En dinant, nous bavardâmes, comme on pense ; ce fut, naturellement, le spiritisme qui fit les frais de la conversation.

Avec quel rire bruyant Cresponi lançait les éclats de son hilarité, lors qu’il parlait des spirites de salon et de leurs tables tournantes, qui, les trois quarts du temps, sont muettes ! Quelle différence, disait-il, avec les prestiges des sociétés de cabale et de théurgie !

Il me fit le recensement des spirites du monde entier, pays par pays. Cet homme a une mémoire étonnante.

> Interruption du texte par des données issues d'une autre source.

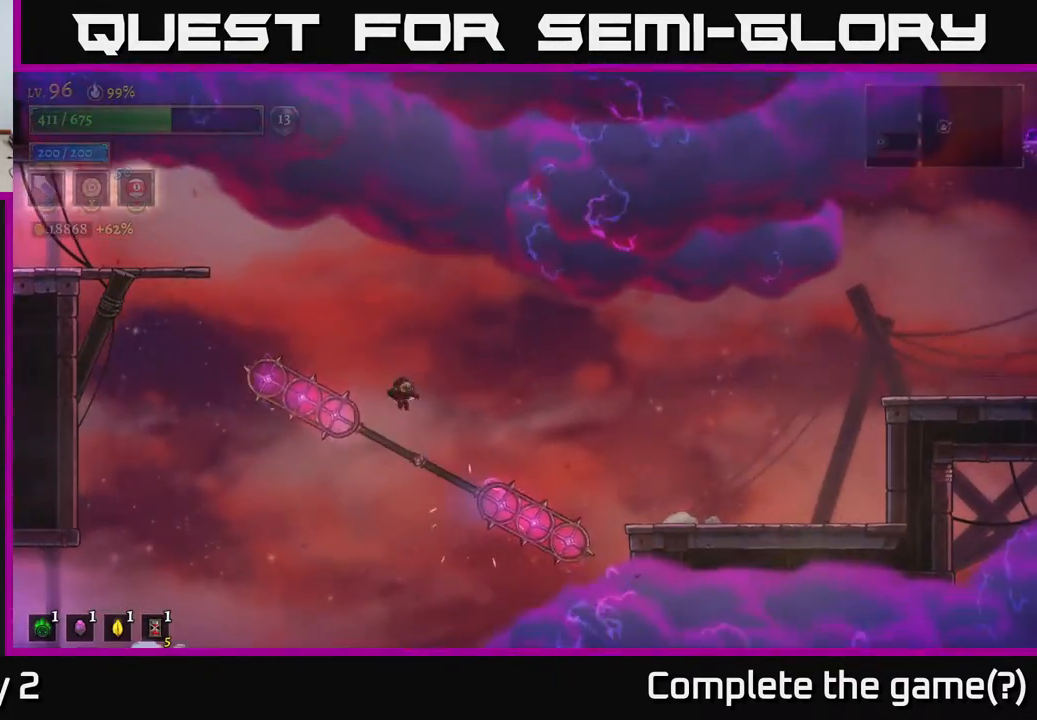
{"buttons": ["L1"], "left_stick": "left", "right_stick": "center", "events": [[117, "L1", "up"], [383, "L1", "down"]]}
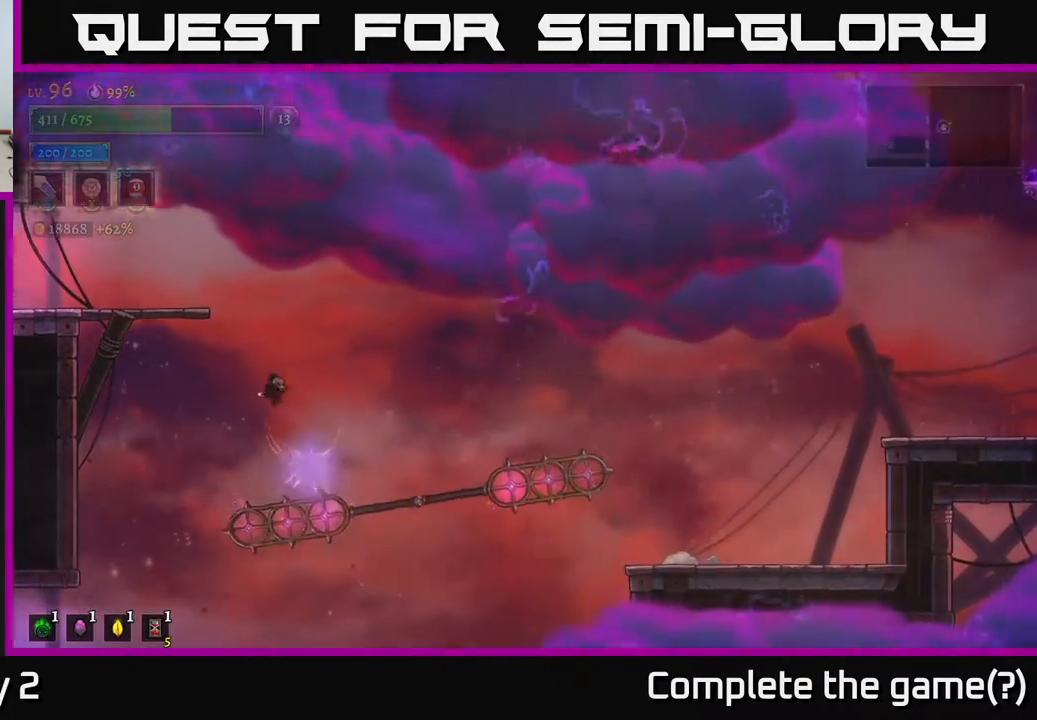
{"buttons": ["A"], "left_stick": "left", "right_stick": "center", "events": [[250, "A", "down"], [400, "L1", "up"]]}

Il me cita des noms, dont quelques-uns me surprirent. Pour la France, je notai au passage M. Jules Lérmina, M. Auguste Vacquerie, ce dernier, par extraordinaire, n’étant pas franc-maçon.

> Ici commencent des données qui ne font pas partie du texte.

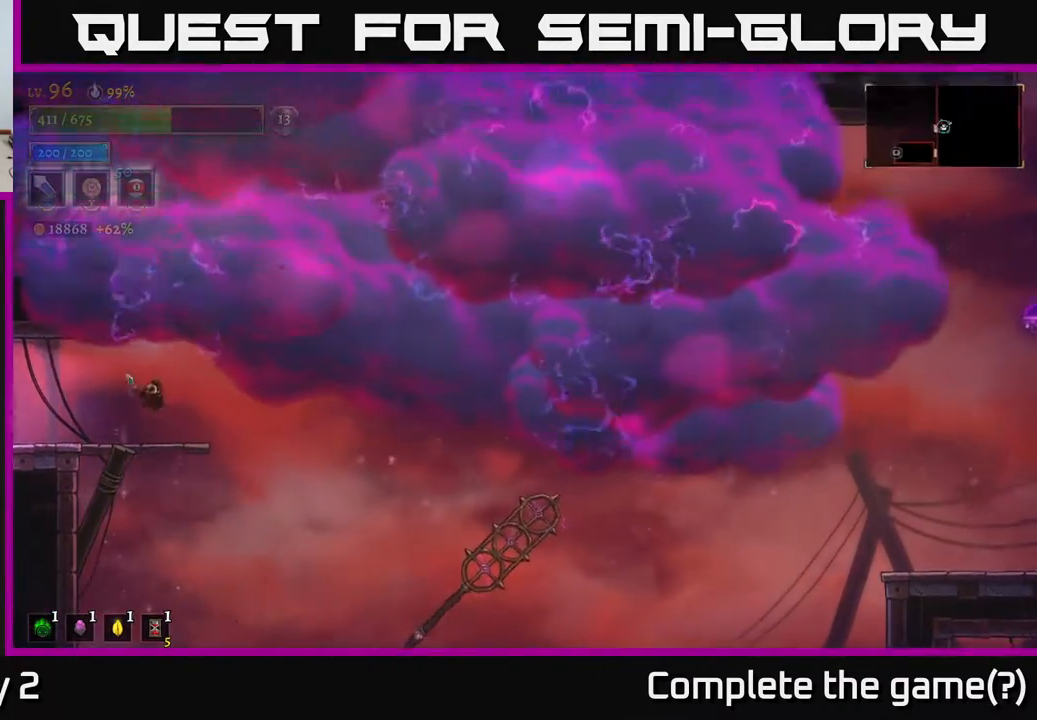
{"buttons": [], "left_stick": "left", "right_stick": "center", "events": [[100, "A", "up"]]}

Il me pria de venir à Rome ; court voyage qui me serait possible, la première fois que je ferais une station de vingt-huit jours à Marseille. Je verrais, grâce à lui, me promettait-il, le grand-maître Adriano Lemmi[1], le Chef d’Action politique de la franc-maçonnerie ; et, en effet, il me tint plus tard sa promesse. Par Cresponi, j’ai connu de près l’illustre frère Lemmi, qui a juré d’expulser, avant de mourir, la papauté de l’Italie. Et si je suis en mesure de consacrer au grand-maître romain un chapitre spécial, c’est à Cresponi que je le dois.

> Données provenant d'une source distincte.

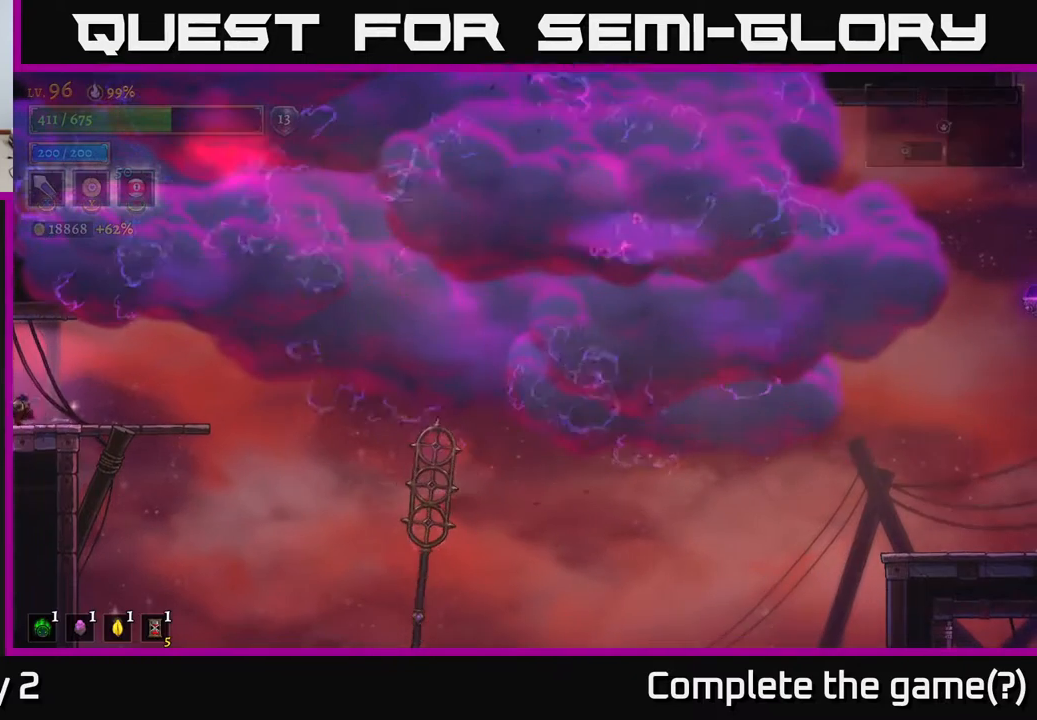
{"buttons": [], "left_stick": "center", "right_stick": "center", "events": [[267, "left_stick", "center"]]}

Certes, je crois fort aussi que, lorsque ces lignes tomberont sous les yeux de mon ami Tomaso Cresponi, il esquissera sans doute une vilaine grimace, et peut-être me gardera-t-il rancune de mon indiscrétion. Mais, baste ! s’il me fallait prendre souci des rancunes et des grimaces des gros

  1. Si des francs-maçons me lisent, je les prie de ne pas croire à une erreur de ma part lorsque je cite le nom d’Adriano Lemmi comme étant celui du grand-maître d’Italie en 1880. Le frère Garibaldi, grand-maître titulaire, vivait retiré dans son îlot de Capera, et le véritable grand-maître, celui auprès de qui les diverses autorités maçonniques accréditaient leurs représentants dits Garants d’Amitié, était bien le frère Lemmi, portant le titre de grand-maître adjoint. Il en fut de même sous la grande maîtrise du successeur de Garibaldi ; c’est toujours Lemmi, qui a réellement exercé le pouvoir. J’ai fait la connaissance d’Adriano Lemmi, en 1882, lors d’un voyage à Rome, où je me trouvai en compagnie de nombreux francs-maçons français, notamment le frère Yves Guyot, dont je narrerai certaines transes, et qui ne doit pas avoir oublié la cérémonie d’intronisation du frère Giuseppe Petroni comme grand-maître titulaire, ni la réunion du palazetto Sciarra où furent proférées les plus odieuses menaces contre le Vatican.